Provided records below:

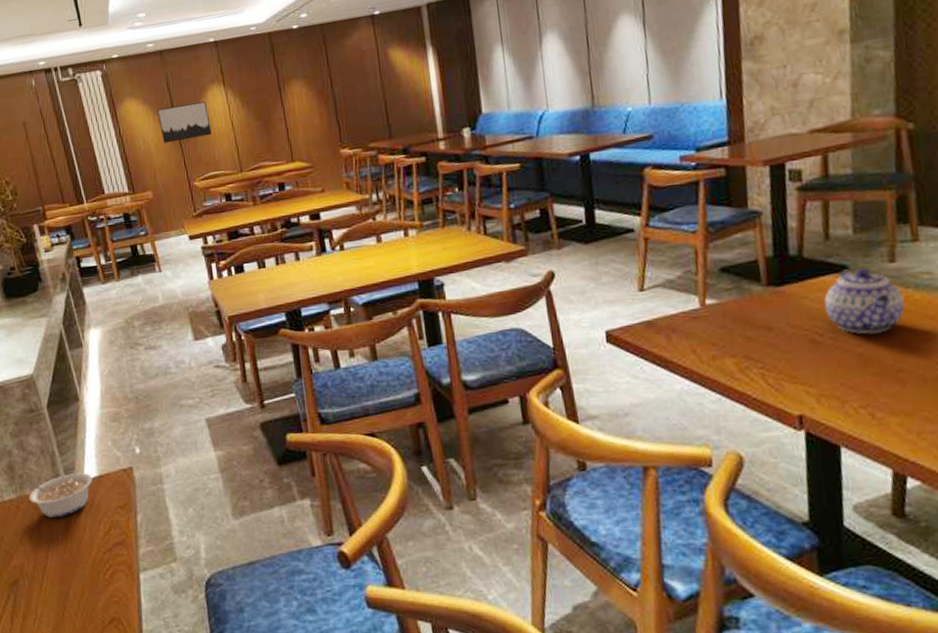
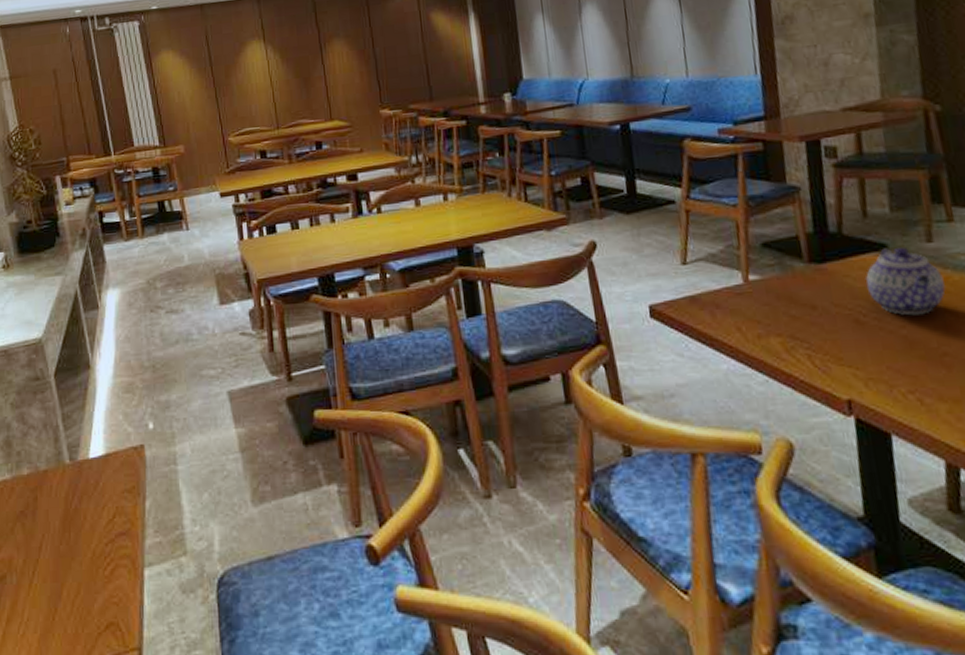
legume: present [24,472,93,518] -> none [21,450,99,502]
wall art: present [157,101,212,144] -> none [194,56,249,97]

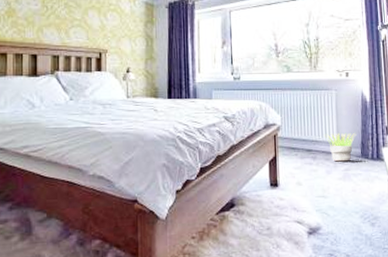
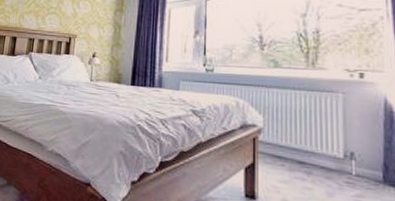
potted plant: present [323,132,357,162] -> none [323,145,376,186]

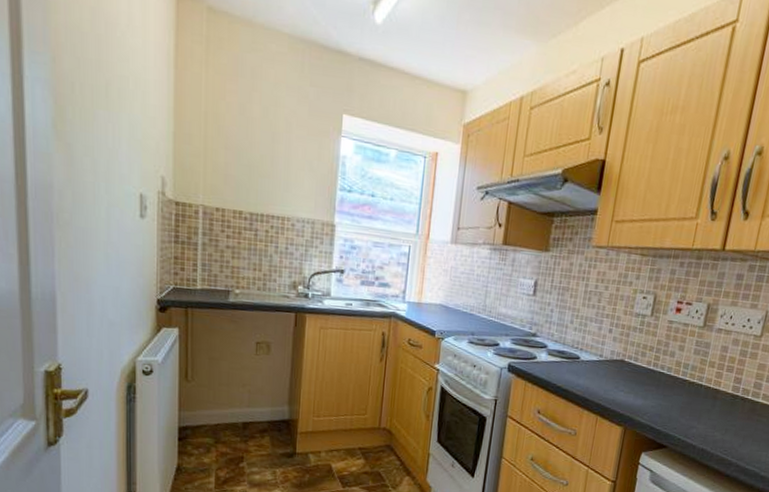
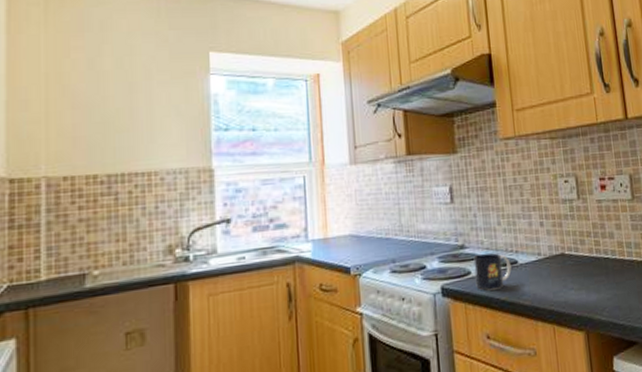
mug: none [538,343,574,377] -> present [473,252,512,291]

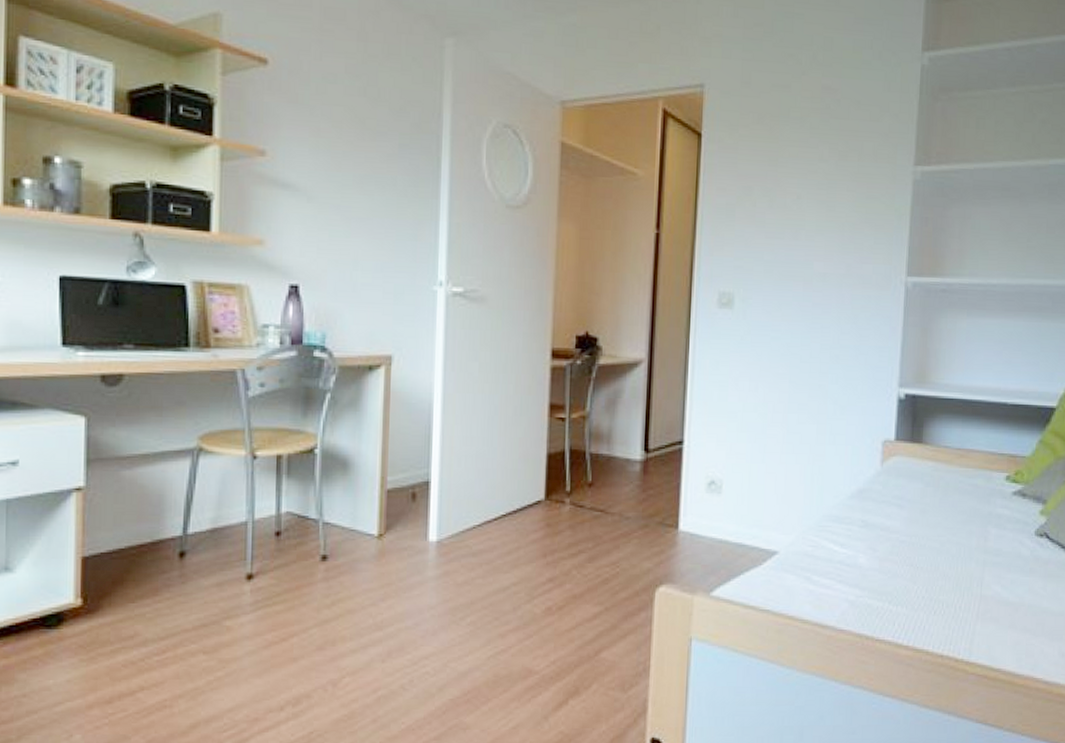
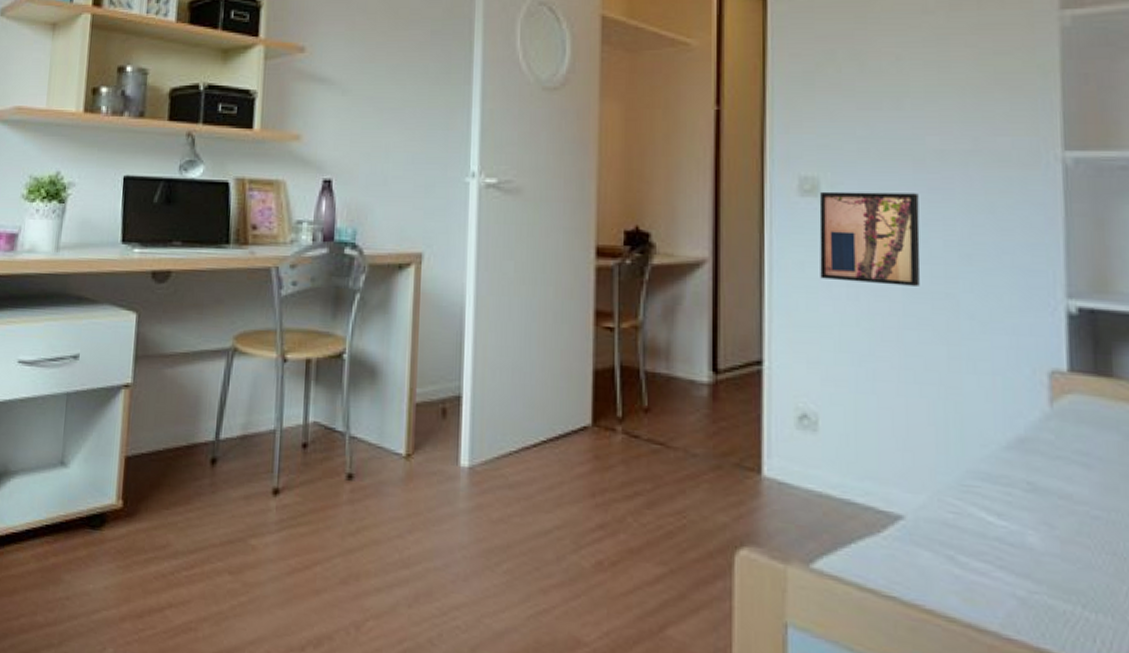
wall art: none [730,304,806,380] -> present [819,191,921,286]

End of Provided records.

● Brief
Return exactly the line containing "wall art: present" and every line after it, up to and including the final line of the entries above. Pictures stay out.

● Your response
wall art: present [157,101,212,144] -> none [194,56,249,97]

potted plant: present [323,132,357,162] -> none [323,145,376,186]

mug: none [538,343,574,377] -> present [473,252,512,291]

wall art: none [730,304,806,380] -> present [819,191,921,286]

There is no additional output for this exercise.